These were the kind of questions perpetually on viewers’ lips as they thrilled to the Crocodile Hunter’s latest insane adventure.And Irwin played up to it because he knew that was the essence of his appeal. That’s why he gave his shows titles like Ten Deadliest Snakes and (the show he was filming when he died) Ocean’s Deadliest.
Irwin was not an illusionist. His stunts were for real, and his audiences knew they were for a real. If Irwin had flinched when, for example, he allowed the world’s most venomous snake–the inland taipan, aka the fierce snake–to nuzzle up to his bare hand in the middle of the Australian outback, that would have been it. Curtains. He would have been dead in a matter of seconds.
So how would Irwin have taken the idea, I wonder, that of all the hours of footage he repeatedly risked his life to film, the most dramatic and exciting of all–the culmination and apogee of his entire broadcasting career, indeed–would have ended up being censored, apparently forever, out of someone else’s misplaced sense of propriety?
Actually we have no need to wonder because during his lifetime Irwin gave the answer.

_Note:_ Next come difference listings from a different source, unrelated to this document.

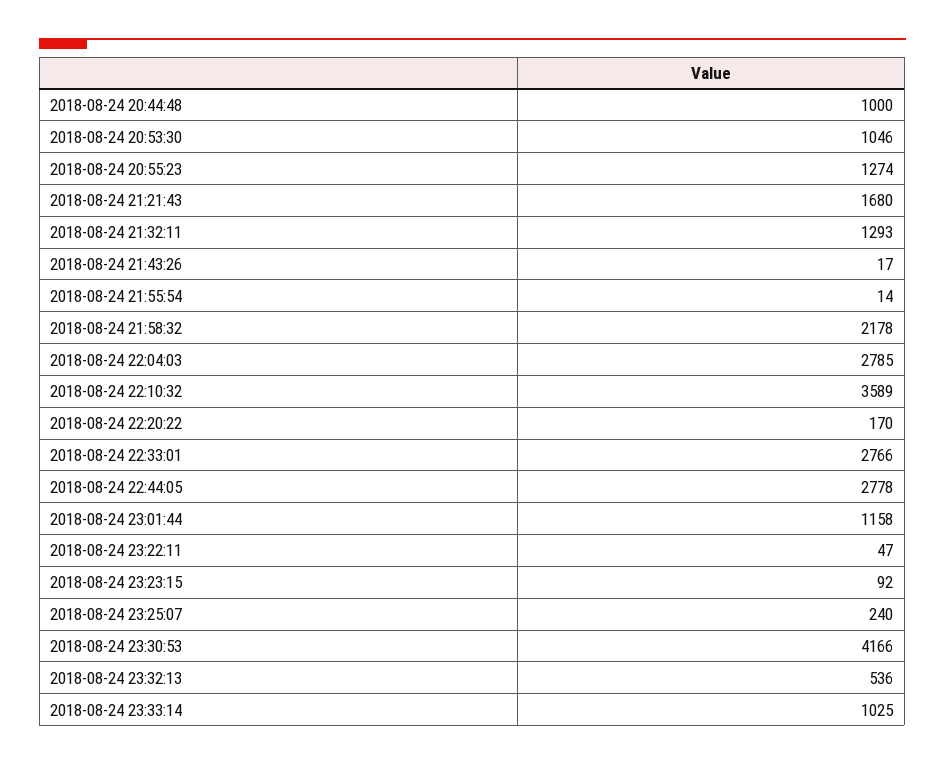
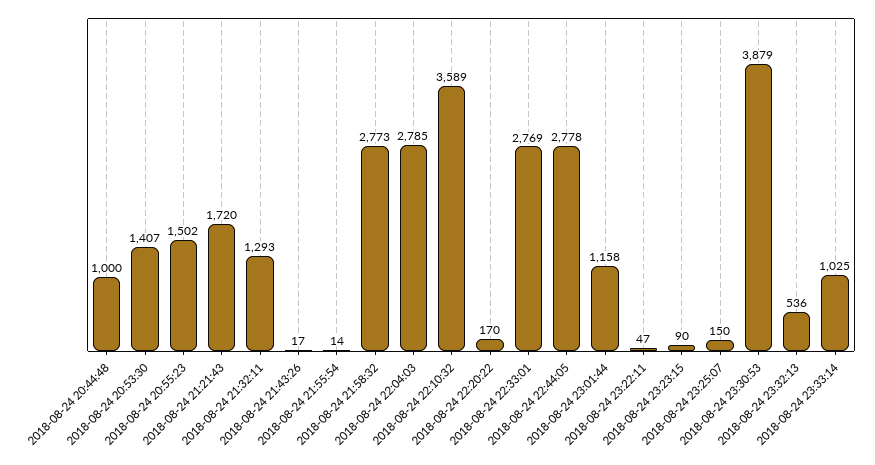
2018-08-24 20:53:30: 1046 -> 1407
2018-08-24 20:55:23: 1274 -> 1502
2018-08-24 21:21:43: 1680 -> 1720
2018-08-24 21:58:32: 2178 -> 2773
2018-08-24 22:33:01: 2766 -> 2769
2018-08-24 23:23:15: 92 -> 90
2018-08-24 23:25:07: 240 -> 150
2018-08-24 23:30:53: 4166 -> 3879

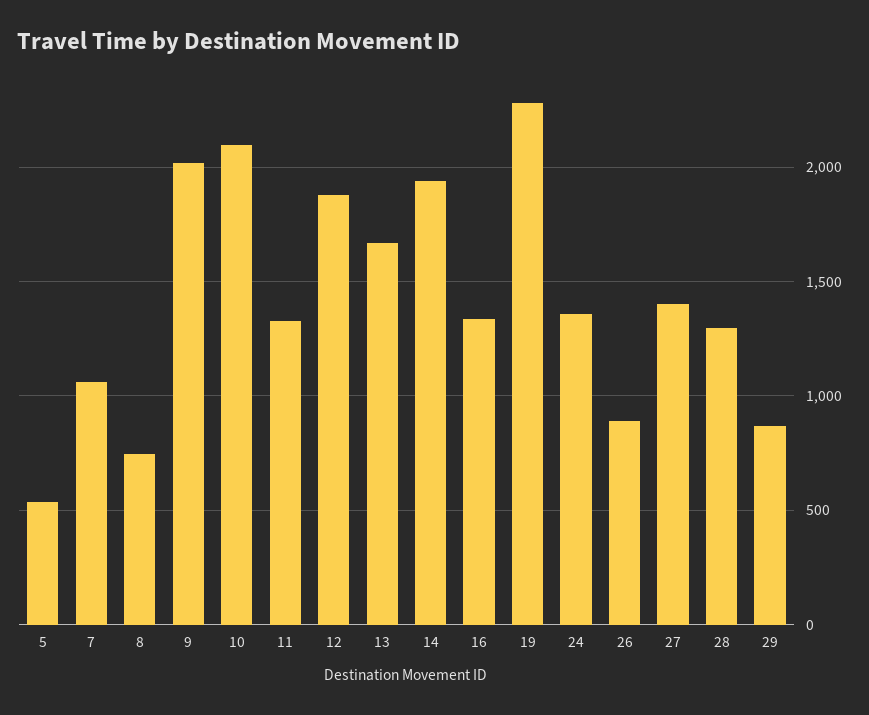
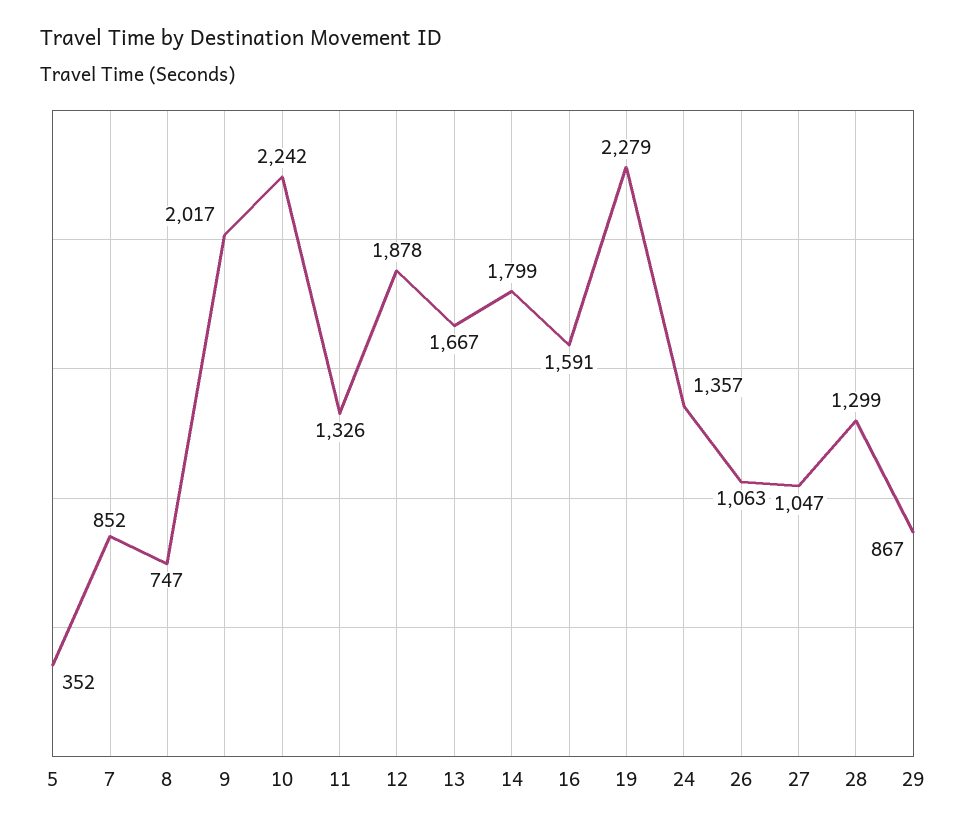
5: 550 -> 352
7: 1050 -> 852
10: 2100 -> 2242
14: 1950 -> 1799
16: 1350 -> 1591
26: 900 -> 1063
27: 1400 -> 1047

Even as he lay dying in the boat while one of his cameramen desperately tried to administer CPR another cameraman kept on filming. Why? Because Irwin had given strict instructions that anything which happened to him while he was out filming should be recorded.
At the moment the only record we have of his last moments is a fragmentary clip on YouTube which just doesn’t do him justice. It belongs in the tacky, cheap league of Al-Qaeda beheading videos. It’s just not the tribute the guy deserves.
Sure I’m aware of the counterarguments. That to release the Steve Irwin death footage would be ghoulish and prurient, that it would be offensive to his wife and kids, that such a private and personal moment as a man’s death should stay private.
But as I’m pretty sure Steve Irwin understood–how could he not? he knew the game–if you live by TV, you die by TV. It’s eight years since his passing. Time his fans finally got to see Steve Irwin’s Final Great Adventure.